Offsite Innovations: Are Your Internal Communications Ready?

The NAHB Building Systems Council has posted an informative webinar with Gary Fleischer, a former builder and modular salesman who now serves as an industry trainer and who runs the Modular Home Builder website (modularhomecoach.com). During the 45-minute presentation—”Innovations in Offsite Construction: Ready or Not The Future has Arrived”—he outlines what he sees as the current and future state of modular and panelized construction, and the internal company forces that might help or hinder it.

If you’re new to offsite, Fleischer does a great job painting the broad landscape of this innovative approach to building. He offers snapshots of the most visible players including Entekra, Katerra, Unity Homes and Blueprint Robotics, each of which represents a different approach (and three of whom presented at the Alliance’s Offsite Roundtable in November). He also outlines what he sees coming down the pike, like modular cities and virtual reality on the construction site.

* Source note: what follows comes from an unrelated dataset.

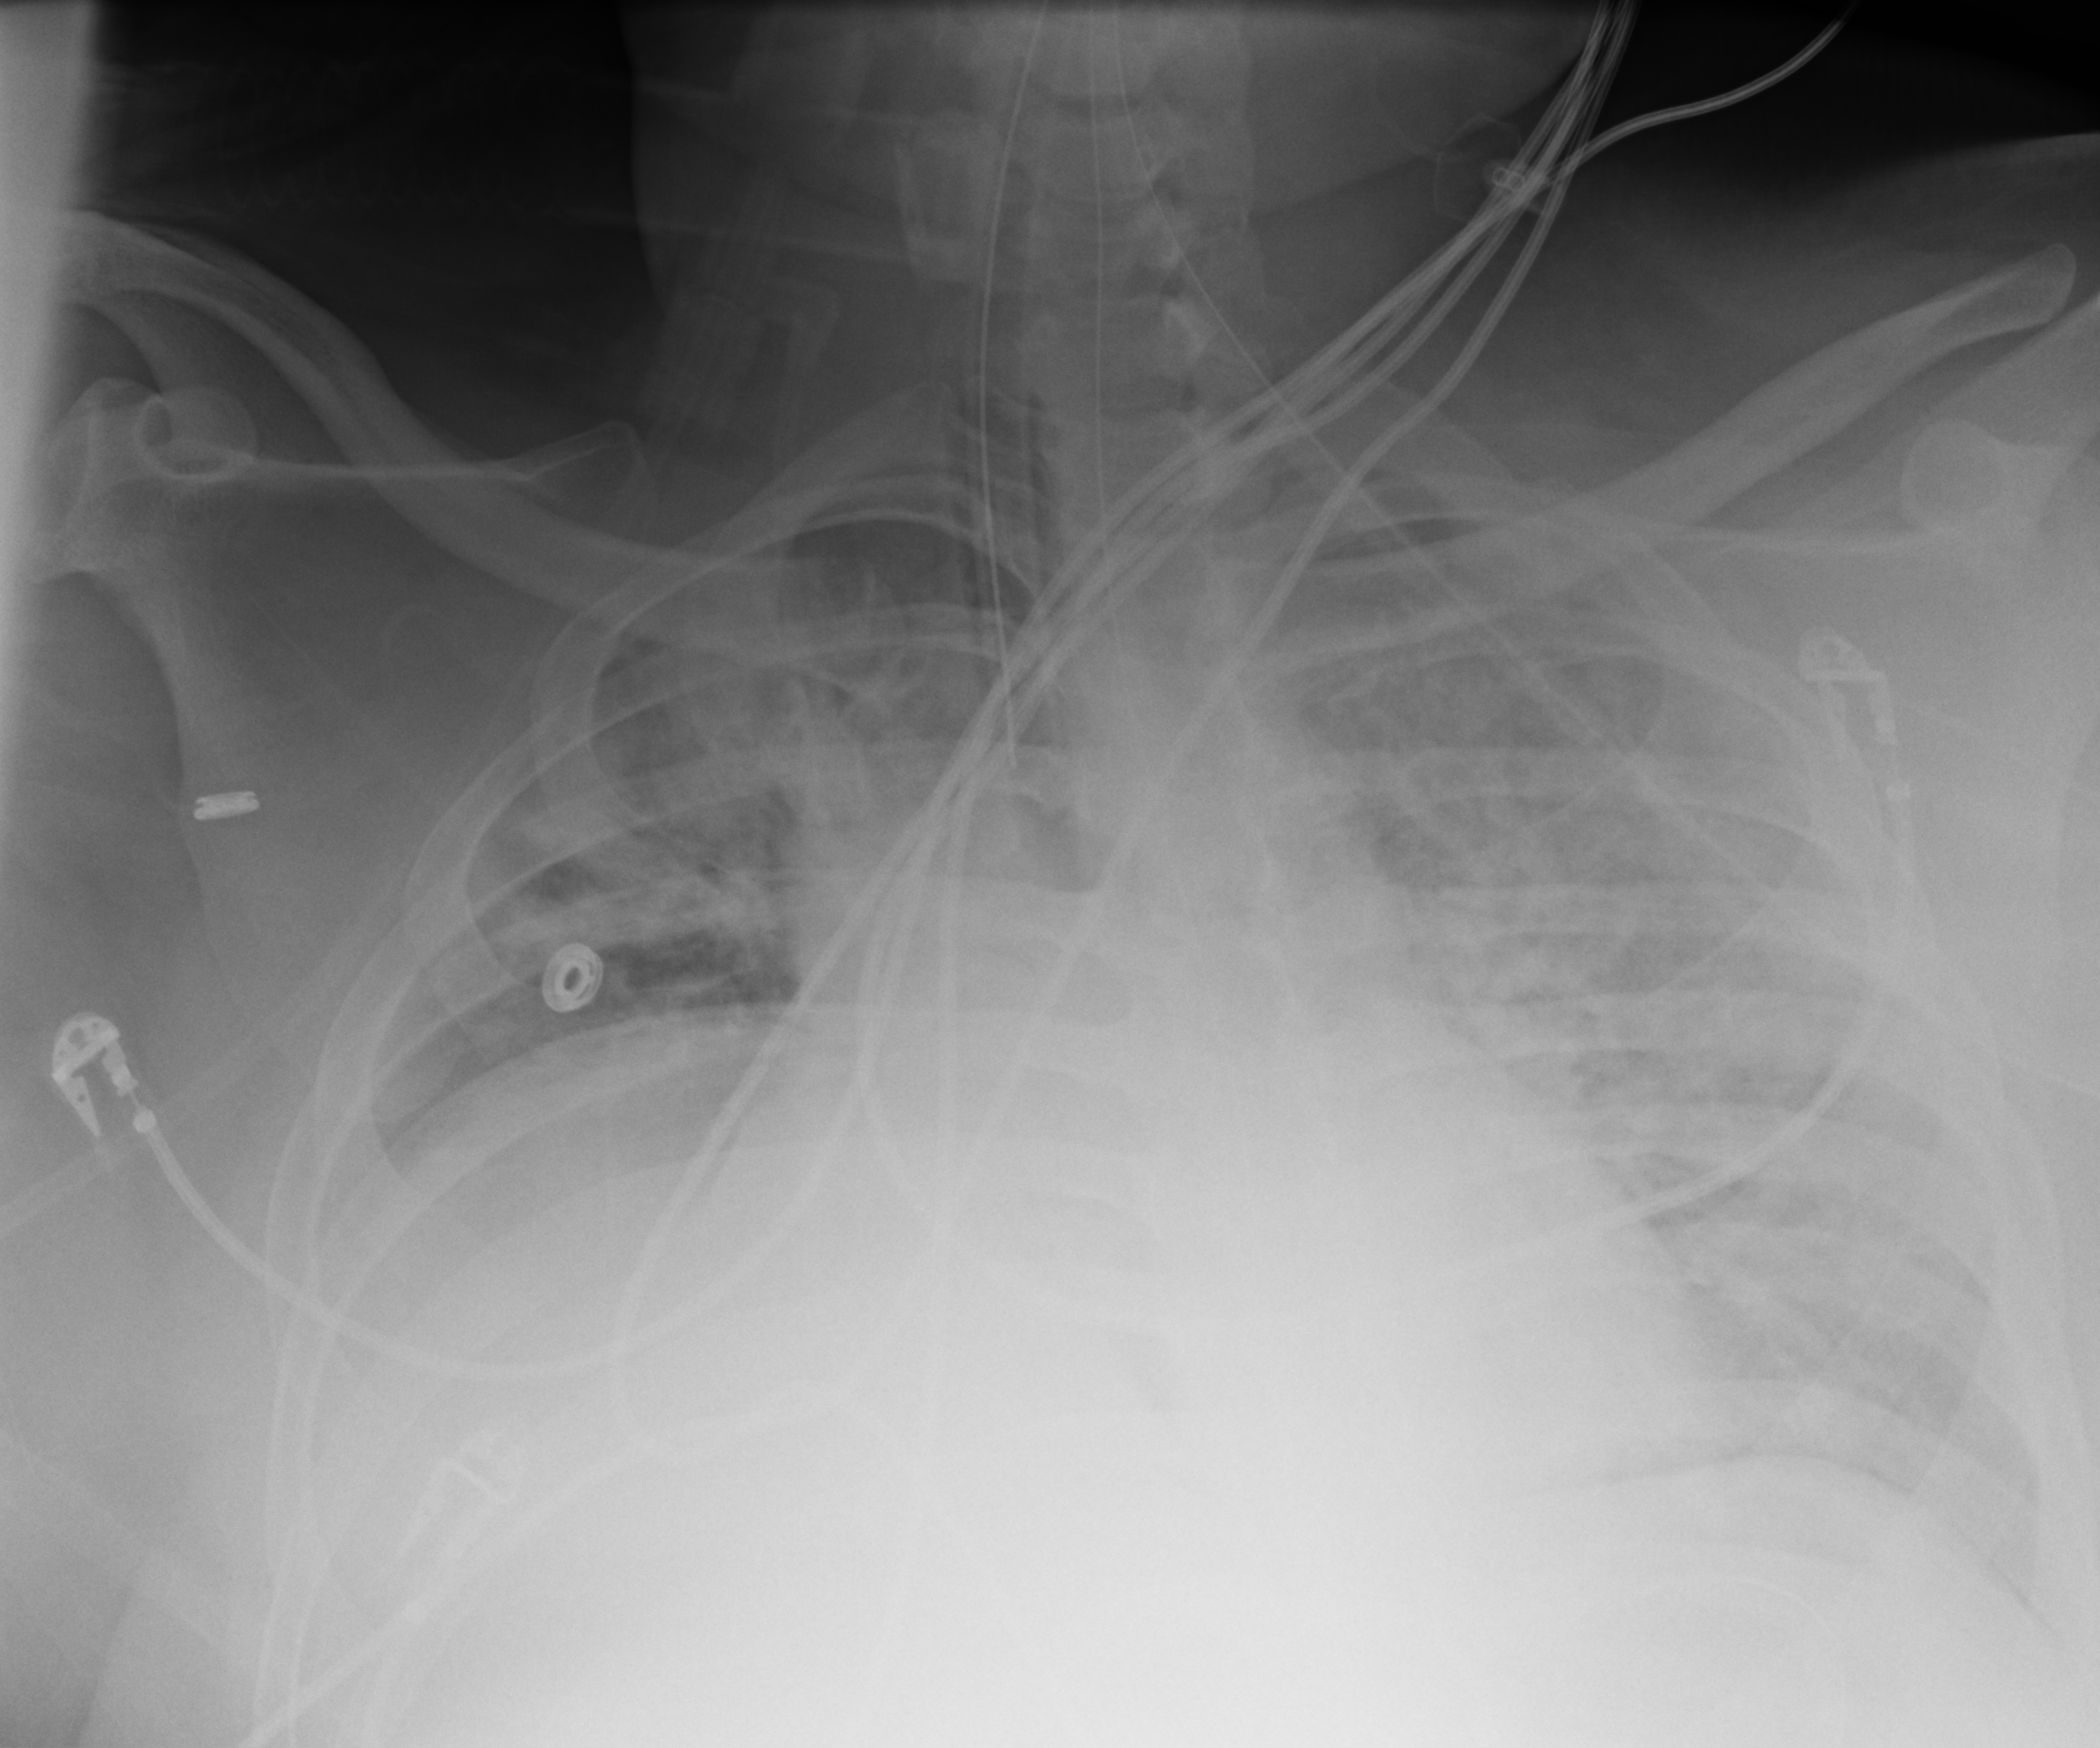
Chest X-ray (portable); anteroposterior (AP) projection. Patient hospitalised with COVID-19; male, aged 18–59 years.
Admission-level facts for this patient (not findings on this image; timing relative to this image not recorded): mechanically ventilated during this hospital stay: yes.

If you’re already familiar with offsite and want to know how to make it work, you will be interested in his analysis of how innovative ideas move through a company. Fleischer sees the typical large builder as a three-seat tandem bicycle, with upper management at the front, middle management (you guessed it) in the middle, and production at the back. Ideas generated at or adopted by the front determine the company’s direction; those from the middle tend to focus on saving money or improving sales and marketing; those from the back are usually about operational efficiency.

Unfortunately, ideas from the back of the bike may not make it intact to the front if they’re filtered through middle managers who don’t want to rock the boat. That’s a potential problem for an efficiency-focused effort like offsite, and those steering the company need to address it.

Fleischer also insists on not minimizing the risks associated with offsite, which for most builders is a new way of doing business. “To innovate you have to spend money, and you have to invest time and talent,” he says. How can you be sure of the ROI before launching that innovation? The truth is that you can’t.

But there’s one thing you can be sure of: companies with too much risk aversion will fade away in coming years, their markets captured by the less hesitant. Fortune favors the bold.